The file should appear within a few seconds of SparkSQLTest starting, and we'll grab it immediately!
---
 .github/workflows/spark-integration-tests.yml | 44 ++++++++++++-------
 1 file changed, 28 insertions(+), 16 deletions(-)

diff --git a/.github/workflows/spark-integration-tests.yml b/.github/workflows/spark-integration-tests.yml
index 2cdca458e..ca23cc2eb 100644
--- a/.github/workflows/spark-integration-tests.yml
+++ b/.github/workflows/spark-integration-tests.yml
@@ -135,24 +135,36 @@ jobs:
             if docker compose logs spark-tests 2>&1 | grep -q "Running seaweed.spark.SparkSQLTest"; then
               if [ "$DOWNLOADED" = "false" ]; then
                 echo ""
-                echo "=== SparkSQLTest started! Waiting for employees file creation ==="

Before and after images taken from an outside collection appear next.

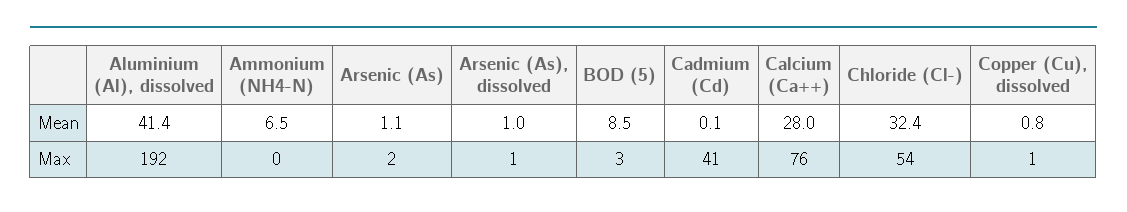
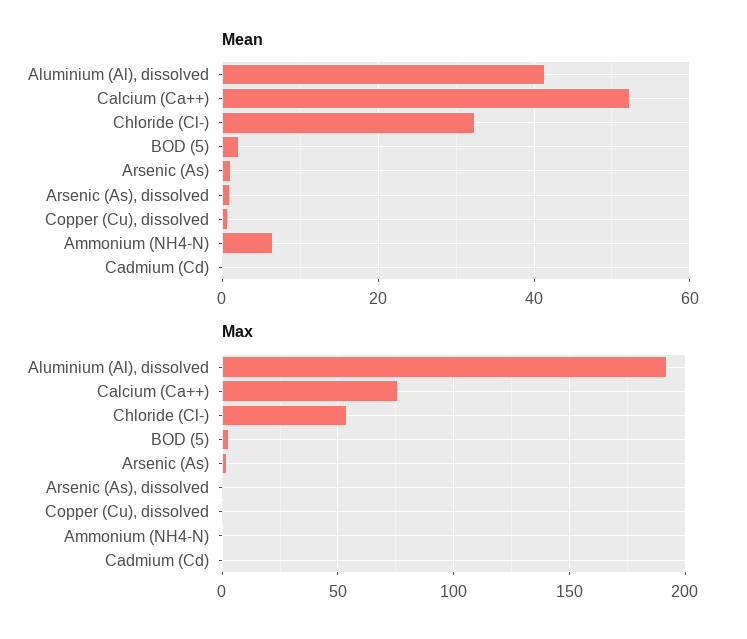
  {
    "Mean": {
      "Aluminium (Al), dissolved": 41.4,
      "Ammonium (NH4-N)": 6.5,
      "Arsenic (As)": 1.1,
      "Arsenic (As), dissolved": 1,
-     "BOD (5)": 8.5,
+     "BOD (5)": 2,
      "Cadmium (Cd)": 0.1,
-     "Calcium (Ca++)": 28,
+     "Calcium (Ca++)": 52,
      "Chloride (Cl-)": 32.4,
      "Copper (Cu), dissolved": 0.8
    },
    "Max": {
      "Aluminium (Al), dissolved": 192,
      "Ammonium (NH4-N)": 0,
      "Arsenic (As)": 2,
      "Arsenic (As), dissolved": 1,
      "BOD (5)": 3,
-     "Cadmium (Cd)": 41,
+     "Cadmium (Cd)": 0,
      "Calcium (Ca++)": 76,
      "Chloride (Cl-)": 54,
      "Copper (Cu), dissolved": 1
    }
  }

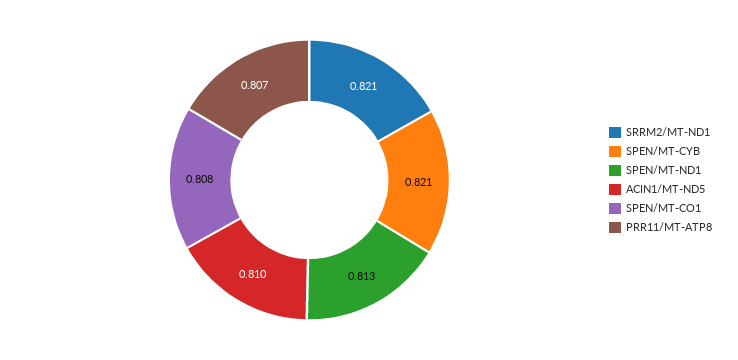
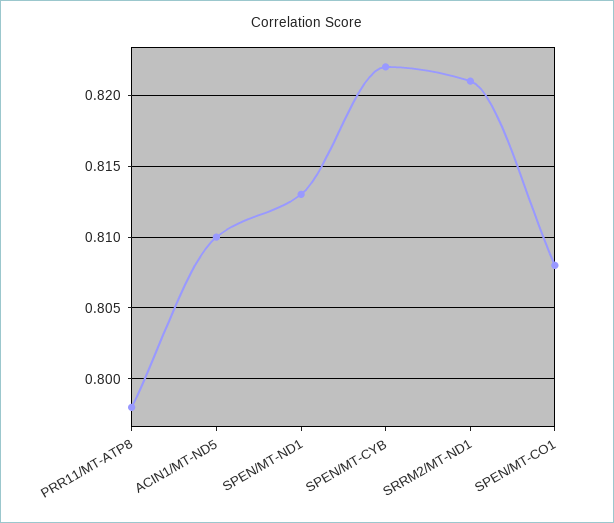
  {
    "SRRM2/MT-ND1": 0.821,
-   "SPEN/MT-CYB": 0.821,
+   "SPEN/MT-CYB": 0.822,
    "SPEN/MT-ND1": 0.813,
    "ACIN1/MT-ND5": 0.81,
    "SPEN/MT-CO1": 0.808,
-   "PRR11/MT-ATP8": 0.807
+   "PRR11/MT-ATP8": 0.798
  }

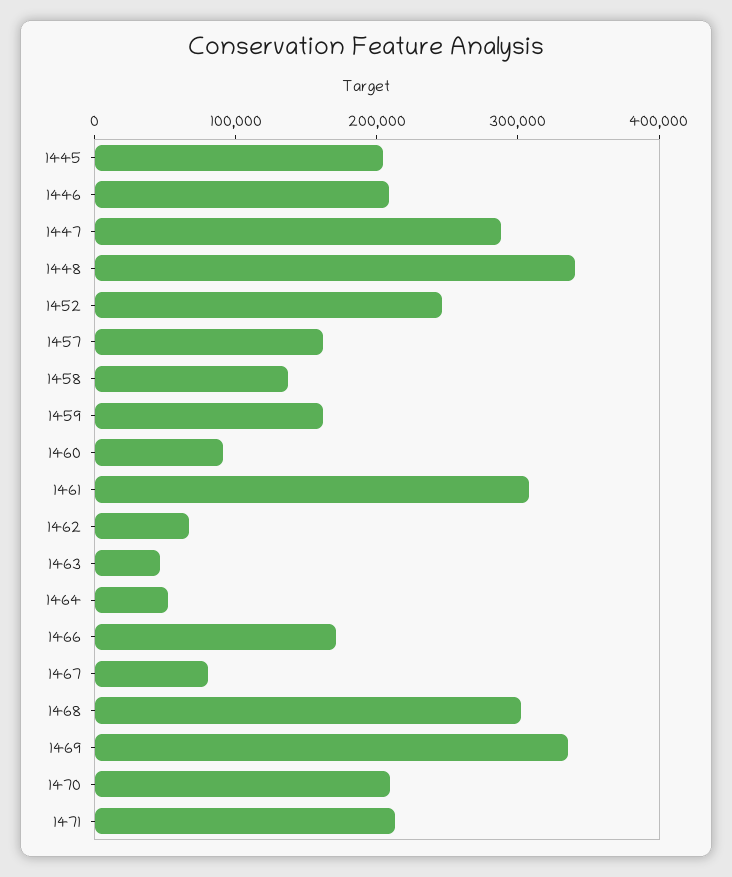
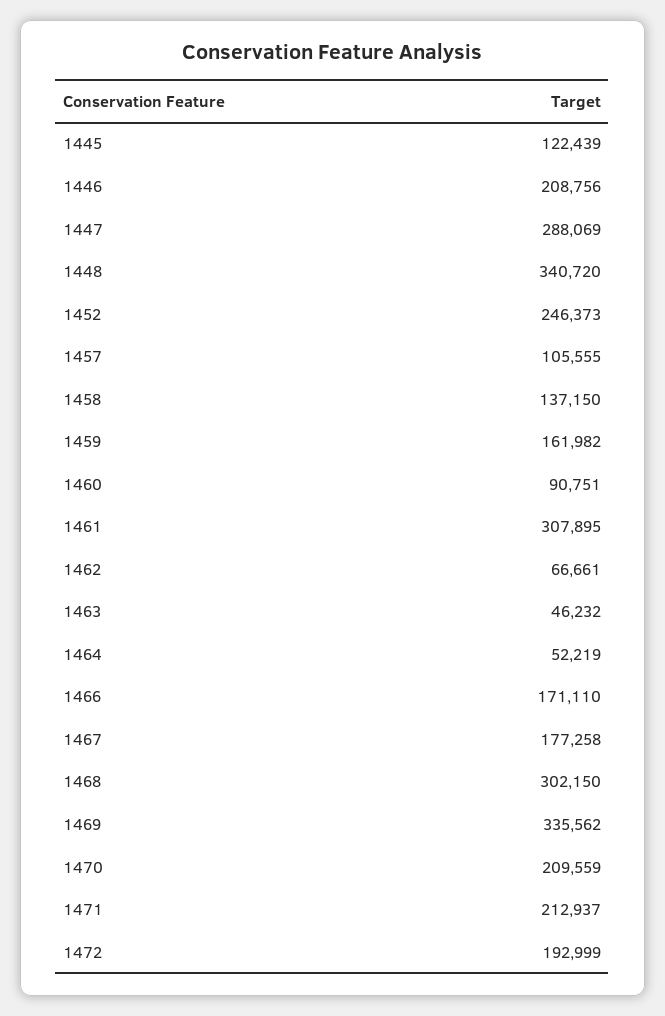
  {
-   "1445": 200000,
+   "1445": 122439,
    "1446": 208756,
    "1447": 288069,
    "1448": 340720,
    "1452": 246373,
-   "1457": 160000,
+   "1457": 105555,
    "1458": 137150,
    "1459": 161982,
    "1460": 90751,
    "1461": 307895,
    "1462": 66661,
    "1463": 46232,
    "1464": 52219,
    "1466": 171110,
-   "1467": 80000,
+   "1467": 177258,
    "1468": 302150,
    "1469": 335562,
    "1470": 209559,
-   "1471": 212937
+   "1471": 212937,
+   "1472": 192999
  }

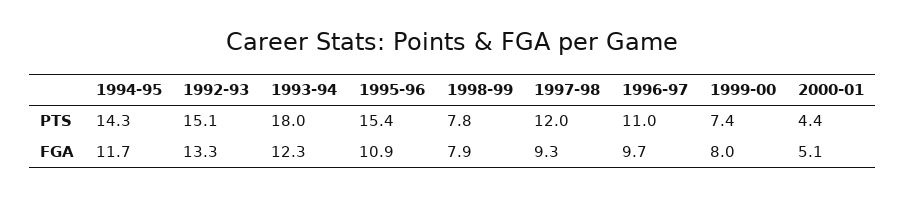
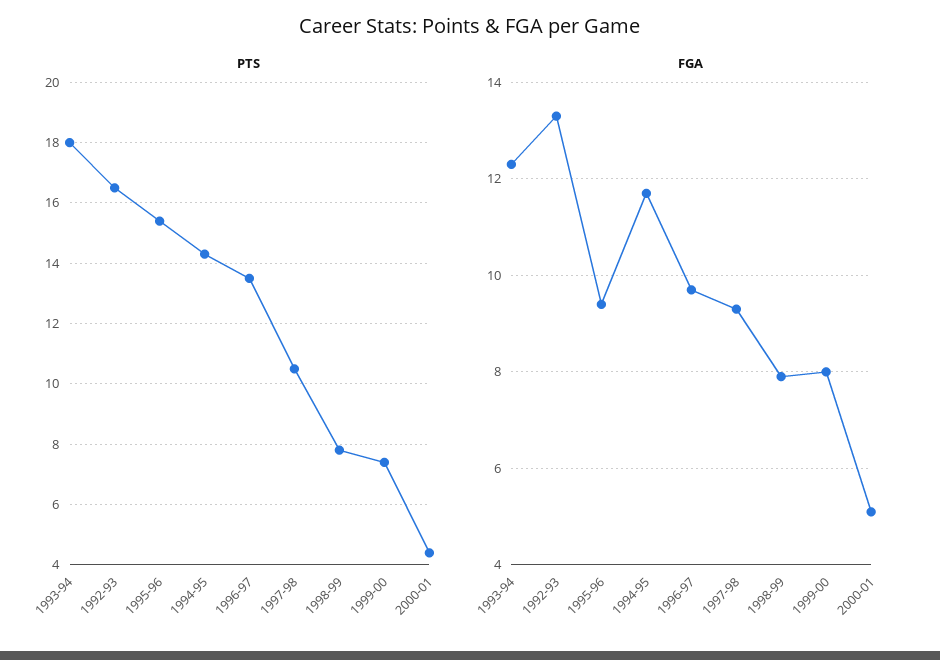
  {
    "PTS": {
      "1994-95": 14.3,
-     "1992-93": 15.1,
+     "1992-93": 16.5,
      "1993-94": 18,
      "1995-96": 15.4,
      "1998-99": 7.8,
-     "1997-98": 12,
+     "1997-98": 10.5,
-     "1996-97": 11,
+     "1996-97": 13.5,
      "1999-00": 7.4,
      "2000-01": 4.4
    },
    "FGA": {
      "1994-95": 11.7,
      "1992-93": 13.3,
      "1993-94": 12.3,
-     "1995-96": 10.9,
+     "1995-96": 9.5,
      "1998-99": 7.9,
      "1997-98": 9.3,
      "1996-97": 9.7,
      "1999-00": 8,
      "2000-01": 5.1
    }
  }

-                sleep 5  # Give it time to write the file
+                echo "=== SparkSQLTest started! Polling for employees file creation ==="
                 
-                # List all files in employees directory
-                echo "Listing employees directory..."
-                EMPLOYEES_FILES=$(curl -s "http://localhost:8888/test-spark/employees/" | grep -oP 'part-[a-f0-9-]+-c000\.snappy\.parquet')
+                # Poll for files to appear (max 30 seconds)
+                for i in {1..30}; do
+                  EMPLOYEES_FILES=$(curl -s "http://localhost:8888/test-spark/employees/" 2>/dev/null | grep -oP 'part-[a-f0-9-]+-c000\.snappy\.parquet')
+                  
+                  if [ -n "$EMPLOYEES_FILES" ]; then
+                    echo "Files appeared after $i seconds!"
+                    echo "Found employees files, downloading ALL of them..."
+                    for FILE in $EMPLOYEES_FILES; do
+                      echo "Downloading: $FILE"
+                      curl -o "${FILE}" "http://localhost:8888/test-spark/employees/${FILE}"
+                      if [ -f "$FILE" ] && [ -s "$FILE" ]; then
+                        FILE_SIZE=$(stat --format=%s "$FILE" 2>/dev/null || stat -f%z "$FILE" 2>/dev/null)
+                        echo "SUCCESS: Downloaded $FILE_SIZE bytes"
+                        cp "$FILE" test.parquet  # Use first file for analysis
+                        DOWNLOADED=true
+                      fi
+                    done
+                    break
+                  fi
+                  
+                  if [ $((i % 5)) -eq 0 ]; then
+                    echo "Still waiting for files... ($i/30)"
+                  fi
+                  sleep 1
+                done
                 
-                if [ -n "$EMPLOYEES_FILES" ]; then
-                  echo "Found employees files, downloading ALL of them..."
-                  for FILE in $EMPLOYEES_FILES; do
-                    echo "Downloading: $FILE"
-                    curl -o "${FILE}" "http://localhost:8888/test-spark/employees/${FILE}"
-                    if [ -f "$FILE" ] && [ -s "$FILE" ]; then
-                      echo "SUCCESS: Downloaded $(stat --format=%s "$FILE" 2>/dev/null || stat -f%z "$FILE" 2>/dev/null) bytes"
-                      cp "$FILE" test.parquet  # Use first file for analysis
-                      DOWNLOADED=true
-                    fi
-                  done
+                if [ "$DOWNLOADED" = "false" ]; then
+                  echo "WARNING: No files found after 30 seconds of polling"
                 fi
               fi
             fi